# Provided data start

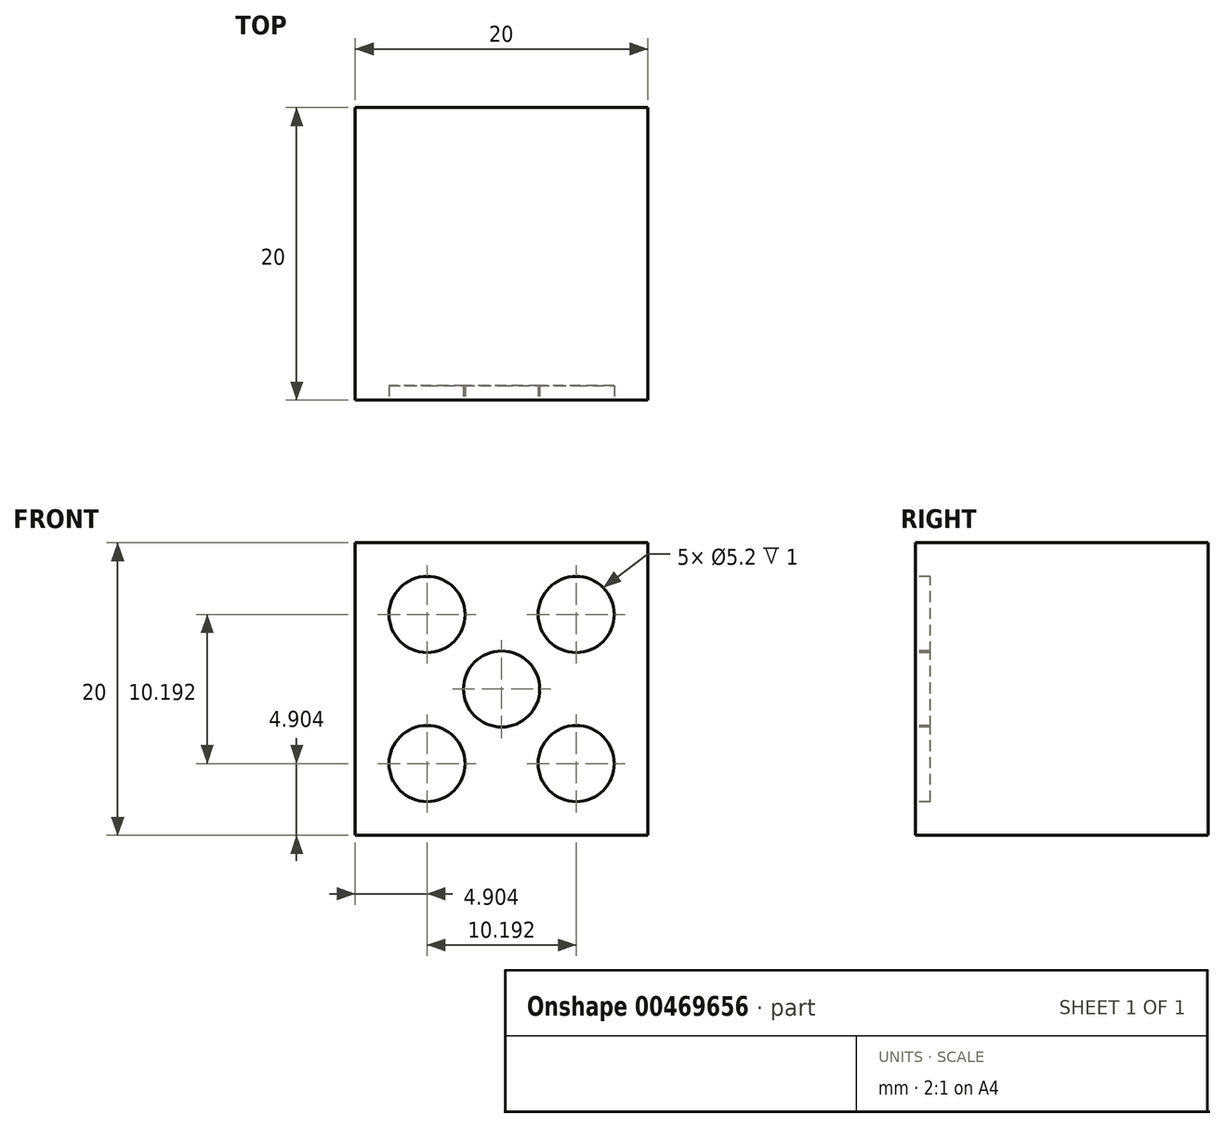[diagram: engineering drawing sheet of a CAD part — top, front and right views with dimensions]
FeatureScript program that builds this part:
annotation { "Feature Type Name" : "Feature", "Feature Type Description" : "" }
export const myFeature = defineFeature(function(context is Context, id is Id, definition is map)
    precondition{}
    {
        {
            var Q0;
            Q0=qCreatedBy(makeId("Front.planeOp"),FACE);
            var sketch = newSketch(context, id + "F0", { "sketchPlane" : qUnion([Q0])});
            skLineSegment(sketch, "E0.bottom", {"start": v(0, 0) * mm, "end": v(20, 0) * mm});
            skLineSegment(sketch, "E0.top", {"start": v(0, 20) * mm, "end": v(20, 20) * mm});
            skLineSegment(sketch, "E0.left", {"start": v(0, 0) * mm, "end": v(0, 20) * mm});
            skLineSegment(sketch, "E0.right", {"start": v(20, 0) * mm, "end": v(20, 20) * mm});
            skSolve(sketch);
        }
        {
            var Q0;
            Q0 = qSketchRegion(id + "F0", true);
            extrude(context, id + "F1", {"entities" : qUnion([Q0]), "depth" : 20 * mm});
        }
        {
            var Q0;
            Q0=makeQuery(id+"F1.opExtrude","CAP_FACE",FACE,{"disambiguationData":[OSD([sQuery(id+"F0.wireOp",EDGE,"E0.bottom"),sQuery(id+"F0.wireOp",EDGE,"E0.top"),sQuery(id+"F0.wireOp",EDGE,"E0.left"),sQuery(id+"F0.wireOp",EDGE,"E0.right")])],"isStart":false});
            var sketch = newSketch(context, id + "F2", { "sketchPlane" : qUnion([Q0])});
            skLineSegment(sketch, "E1", {"start": v(10, 20) * mm, "end": v(10, 0) * mm, "construction": true});
            skLineSegment(sketch, "E2", {"start": v(10, 0) * mm, "end": v(10, 20) * mm, "construction": true});
            skLineSegment(sketch, "E3", {"start": v(0, 10) * mm, "end": v(20, 10) * mm, "construction": true});
            skLineSegment(sketch, "E4", {"start": v(20, 10) * mm, "end": v(-0.94, 10) * mm, "construction": true});
            skLineSegment(sketch, "E5", {"start": v(-0.94, 10) * mm, "end": v(20, 10) * mm, "construction": true});
            skLineSegment(sketch, "E6", {"start": v(0, 20) * mm, "end": v(20, 0) * mm, "construction": true});
            skLineSegment(sketch, "E7", {"start": v(20, 0) * mm, "end": v(0, 20) * mm, "construction": true});
            skLineSegment(sketch, "E8", {"start": v(0, 0) * mm, "end": v(20, 20) * mm, "construction": true});
            skLineSegment(sketch, "E9", {"start": v(20, 20) * mm, "end": v(0, 0) * mm, "construction": true});
            skCircle(sketch, "E10", {"center": v(10, 10) * mm, "radius": 2.6 * mm});
            skCircle(sketch, "E11", {"center": v(4.9, 15.1) * mm, "radius": 2.6 * mm});
            skCircle(sketch, "E12.MirrorC", {"center": v(15.1, 15.1) * mm, "radius": 2.6 * mm});
            skLineSegment(sketch, "E13.MirrorCS", {"start": v(20.94, 10) * mm, "end": v(0, 10) * mm, "construction": true});
            skCircle(sketch, "E14.MirrorC", {"center": v(4.9, 4.9) * mm, "radius": 2.6 * mm});
            skCircle(sketch, "E15.MirrorC", {"center": v(15.1, 4.9) * mm, "radius": 2.6 * mm});
            skSolve(sketch);
        }
        {
            var Q0;
            Q0 = qSketchRegion(id + "F2", true);
            extrude(context, id + "F3", {"entities" : qUnion([Q0]), "operationType" : NewBodyOperationType.REMOVE, "oppositeDirection" : true, "depth" : 1 * mm});
        }
    });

# Provided data end

__Problem statement__: Count how many lines in the rows above contain the string "bottom", with case counting, and give only that number.

__Correct result__: 2